Hier kommen ja nun diverse Service-Aspekte zum tragen. Seien es Sicherheitsaspekte oder einfach das Einhalten von Verfügbarkeiten und weiteren eventuellen Service-Level-Agreements. 

D.h. man muss sich überlegen: Was muss ich als Anbieter beachten, wenn ich eine Anwendung über das Internet einem Kunden zur Verfügung stelle?

Zu diesem Thema suche ich geeignete Literatur, die zum einen die Problemstellung erläutert oder auch aktuelle Ansätze zur Lösung der Probleme/Anforderungen vorstellt. Kennt hier jemand etwas? Oder gibt es noch weitere Schlagworte, die man hier zuordnen kann? Würde mich über ein paar Anregungen freuen.

Gruß

Mike


----------



## ms (23. Aug 2007)

Wenn ich dich richtig verstehe willst du selbst Java Webapplikationen für andere hosten, richtig?

ms


----------



## miketech (23. Aug 2007)

Hi,

genau. Die Anwendung soll nicht beim Anwender im Intranet laufen, sondern über das Internet erreichbar sein.

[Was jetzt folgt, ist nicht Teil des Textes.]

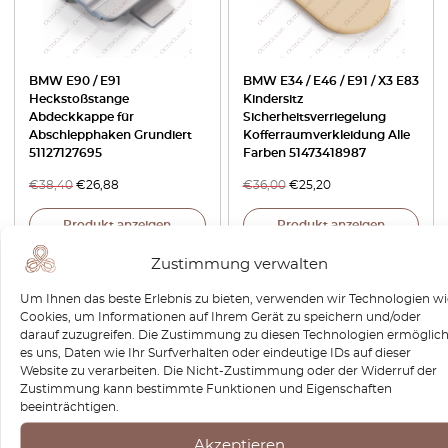
BMW E90 / E91
BMW E34 / E46 / E91 / X3 E83
Heckstoßstange
Kindersitz
Abdeckkappe für
Sicherheitsverriegelung
Abschlepphaken Grundiert
Kofferraumverkleidung Alle
51127127695
Farben 51473418987
€
38,40
€
26,88
€
36,00
€
25,20
Produkt anzeigen
Produkt anzeigen
Zustimmung verwalten
Um Ihnen das beste Erlebnis zu bieten, verwenden wir Technologien wi
Cookies, um Informationen auf Ihrem Gerät zu speichern und/oder
darauf zuzugreifen. Die Zustimmung zu diesen Technologien ermöglich
es uns, Daten wie Ihr Surfverhalten oder eindeutige IDs auf dieser
Website zu verarbeiten. Die Nicht-Zustimmung oder der Widerruf der
Zustimmung kann bestimmte Funktionen und Eigenschaften
beeinträchtigen.
Akzeptieren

Das Problem lässt sich ja auch auf Nicht-Java Web-Anwendungen übertragen. 

Gruß

Mike


----------



## ms (23. Aug 2007)

Ich denke, du wirst hier nicht viel Informationen dazu bekommen da jeder Hoster von genau diesen Informationen lebt.

ms


----------



## miketech (23. Aug 2007)

Hi,

ich bin ja auch gar nicht auf der Suche nach Patentlösungen, sondern eigentlich eher auf der Suche nach Literatur (Artikel etc.) die diese Problematik ansprechen, bzw. überhaupt auflisten, was generell zu beachten ist.

Gruß

Mike


----------



## ms (23. Aug 2007)

Hab das hier gefunden:
http://www.boran.com/security/

ms


----------



## byte (23. Aug 2007)

Der Betreff ist etwas irreführend. Er suggeriert, dass es hier um SOA geht. Der Thread wäre in Sonstiges besser aufgehoben.


----------



## miketech (24. Aug 2007)

Hi,

danke für den Link, werds mir mal anschauen.

@Byto: Nur weil das Wort Service dasteht? 

Gruß

Mike


----------